- _What is required_: Down to the last character, transcribe every record.

(Stored items)
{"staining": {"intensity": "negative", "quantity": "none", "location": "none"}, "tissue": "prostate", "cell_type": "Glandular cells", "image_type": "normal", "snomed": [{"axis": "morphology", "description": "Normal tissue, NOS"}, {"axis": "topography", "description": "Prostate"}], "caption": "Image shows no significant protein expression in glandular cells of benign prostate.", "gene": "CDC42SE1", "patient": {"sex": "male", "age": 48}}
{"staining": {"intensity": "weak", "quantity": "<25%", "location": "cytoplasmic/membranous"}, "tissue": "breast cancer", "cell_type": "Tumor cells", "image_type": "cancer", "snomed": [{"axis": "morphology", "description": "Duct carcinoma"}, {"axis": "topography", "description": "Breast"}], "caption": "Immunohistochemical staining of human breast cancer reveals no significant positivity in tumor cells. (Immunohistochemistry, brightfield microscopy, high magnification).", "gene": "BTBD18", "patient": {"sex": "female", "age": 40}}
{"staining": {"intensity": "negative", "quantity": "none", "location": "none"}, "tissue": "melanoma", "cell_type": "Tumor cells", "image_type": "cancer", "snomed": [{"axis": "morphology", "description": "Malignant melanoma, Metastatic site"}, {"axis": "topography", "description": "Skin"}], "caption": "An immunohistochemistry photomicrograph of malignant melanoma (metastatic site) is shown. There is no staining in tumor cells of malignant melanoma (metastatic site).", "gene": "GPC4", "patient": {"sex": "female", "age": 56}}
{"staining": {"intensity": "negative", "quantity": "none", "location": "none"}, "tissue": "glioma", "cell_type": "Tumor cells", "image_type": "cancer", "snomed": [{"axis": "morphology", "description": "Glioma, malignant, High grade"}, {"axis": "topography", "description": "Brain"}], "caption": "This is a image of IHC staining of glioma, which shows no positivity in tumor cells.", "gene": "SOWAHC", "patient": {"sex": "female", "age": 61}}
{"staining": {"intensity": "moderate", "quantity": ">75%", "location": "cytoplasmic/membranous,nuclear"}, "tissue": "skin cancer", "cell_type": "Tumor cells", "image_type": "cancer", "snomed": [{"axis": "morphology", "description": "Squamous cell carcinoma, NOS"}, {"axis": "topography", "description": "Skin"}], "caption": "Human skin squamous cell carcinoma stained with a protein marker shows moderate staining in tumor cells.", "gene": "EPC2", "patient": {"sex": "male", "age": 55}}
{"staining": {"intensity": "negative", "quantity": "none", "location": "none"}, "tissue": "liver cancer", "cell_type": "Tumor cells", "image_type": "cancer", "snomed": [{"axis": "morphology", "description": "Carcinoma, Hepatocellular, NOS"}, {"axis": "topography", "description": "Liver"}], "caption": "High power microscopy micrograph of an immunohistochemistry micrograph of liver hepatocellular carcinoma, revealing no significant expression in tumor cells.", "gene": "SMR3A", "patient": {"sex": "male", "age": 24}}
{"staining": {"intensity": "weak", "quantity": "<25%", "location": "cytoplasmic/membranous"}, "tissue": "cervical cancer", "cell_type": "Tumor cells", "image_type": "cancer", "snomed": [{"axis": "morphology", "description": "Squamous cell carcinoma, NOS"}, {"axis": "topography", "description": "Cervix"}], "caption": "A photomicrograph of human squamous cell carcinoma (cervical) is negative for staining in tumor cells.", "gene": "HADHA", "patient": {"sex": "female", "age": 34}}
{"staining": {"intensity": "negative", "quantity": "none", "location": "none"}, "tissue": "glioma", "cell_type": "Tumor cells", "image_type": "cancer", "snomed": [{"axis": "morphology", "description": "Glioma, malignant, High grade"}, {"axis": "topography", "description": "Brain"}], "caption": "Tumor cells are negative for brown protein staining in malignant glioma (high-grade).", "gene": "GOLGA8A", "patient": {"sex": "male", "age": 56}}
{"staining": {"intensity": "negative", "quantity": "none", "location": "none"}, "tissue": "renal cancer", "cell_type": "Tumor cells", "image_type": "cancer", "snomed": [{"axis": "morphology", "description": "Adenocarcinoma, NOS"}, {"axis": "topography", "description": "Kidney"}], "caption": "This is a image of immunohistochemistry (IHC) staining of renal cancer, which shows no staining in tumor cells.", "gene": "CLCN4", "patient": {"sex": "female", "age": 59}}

- _Worked solution_:
{"staining": {"intensity": "negative", "quantity": "none", "location": "none"}, "tissue": "prostate", "cell_type": "Glandular cells", "image_type": "normal", "snomed": [{"axis": "morphology", "description": "Normal tissue, NOS"}, {"axis": "topography", "description": "Prostate"}], "caption": "Image shows no significant protein expression in glandular cells of benign prostate.", "gene": "CDC42SE1", "patient": {"sex": "male", "age": 48}}
{"staining": {"intensity": "weak", "quantity": "<25%", "location": "cytoplasmic/membranous"}, "tissue": "breast cancer", "cell_type": "Tumor cells", "image_type": "cancer", "snomed": [{"axis": "morphology", "description": "Duct carcinoma"}, {"axis": "topography", "description": "Breast"}], "caption": "Immunohistochemical staining of human breast cancer reveals no significant positivity in tumor cells. (Immunohistochemistry, brightfield microscopy, high magnification).", "gene": "BTBD18", "patient": {"sex": "female", "age": 40}}
{"staining": {"intensity": "negative", "quantity": "none", "location": "none"}, "tissue": "melanoma", "cell_type": "Tumor cells", "image_type": "cancer", "snomed": [{"axis": "morphology", "description": "Malignant melanoma, Metastatic site"}, {"axis": "topography", "description": "Skin"}], "caption": "An immunohistochemistry photomicrograph of malignant melanoma (metastatic site) is shown. There is no staining in tumor cells of malignant melanoma (metastatic site).", "gene": "GPC4", "patient": {"sex": "female", "age": 56}}
{"staining": {"intensity": "negative", "quantity": "none", "location": "none"}, "tissue": "glioma", "cell_type": "Tumor cells", "image_type": "cancer", "snomed": [{"axis": "morphology", "description": "Glioma, malignant, High grade"}, {"axis": "topography", "description": "Brain"}], "caption": "This is a image of IHC staining of glioma, which shows no positivity in tumor cells.", "gene": "SOWAHC", "patient": {"sex": "female", "age": 61}}
{"staining": {"intensity": "moderate", "quantity": ">75%", "location": "cytoplasmic/membranous,nuclear"}, "tissue": "skin cancer", "cell_type": "Tumor cells", "image_type": "cancer", "snomed": [{"axis": "morphology", "description": "Squamous cell carcinoma, NOS"}, {"axis": "topography", "description": "Skin"}], "caption": "Human skin squamous cell carcinoma stained with a protein marker shows moderate staining in tumor cells.", "gene": "EPC2", "patient": {"sex": "male", "age": 55}}
{"staining": {"intensity": "negative", "quantity": "none", "location": "none"}, "tissue": "liver cancer", "cell_type": "Tumor cells", "image_type": "cancer", "snomed": [{"axis": "morphology", "description": "Carcinoma, Hepatocellular, NOS"}, {"axis": "topography", "description": "Liver"}], "caption": "High power microscopy micrograph of an immunohistochemistry micrograph of liver hepatocellular carcinoma, revealing no significant expression in tumor cells.", "gene": "SMR3A", "patient": {"sex": "male", "age": 24}}
{"staining": {"intensity": "weak", "quantity": "<25%", "location": "cytoplasmic/membranous"}, "tissue": "cervical cancer", "cell_type": "Tumor cells", "image_type": "cancer", "snomed": [{"axis": "morphology", "description": "Squamous cell carcinoma, NOS"}, {"axis": "topography", "description": "Cervix"}], "caption": "A photomicrograph of human squamous cell carcinoma (cervical) is negative for staining in tumor cells.", "gene": "HADHA", "patient": {"sex": "female", "age": 34}}
{"staining": {"intensity": "negative", "quantity": "none", "location": "none"}, "tissue": "glioma", "cell_type": "Tumor cells", "image_type": "cancer", "snomed": [{"axis": "morphology", "description": "Glioma, malignant, High grade"}, {"axis": "topography", "description": "Brain"}], "caption": "Tumor cells are negative for brown protein staining in malignant glioma (high-grade).", "gene": "GOLGA8A", "patient": {"sex": "male", "age": 56}}
{"staining": {"intensity": "negative", "quantity": "none", "location": "none"}, "tissue": "renal cancer", "cell_type": "Tumor cells", "image_type": "cancer", "snomed": [{"axis": "morphology", "description": "Adenocarcinoma, NOS"}, {"axis": "topography", "description": "Kidney"}], "caption": "This is a image of immunohistochemistry (IHC) staining of renal cancer, which shows no staining in tumor cells.", "gene": "CLCN4", "patient": {"sex": "female", "age": 59}}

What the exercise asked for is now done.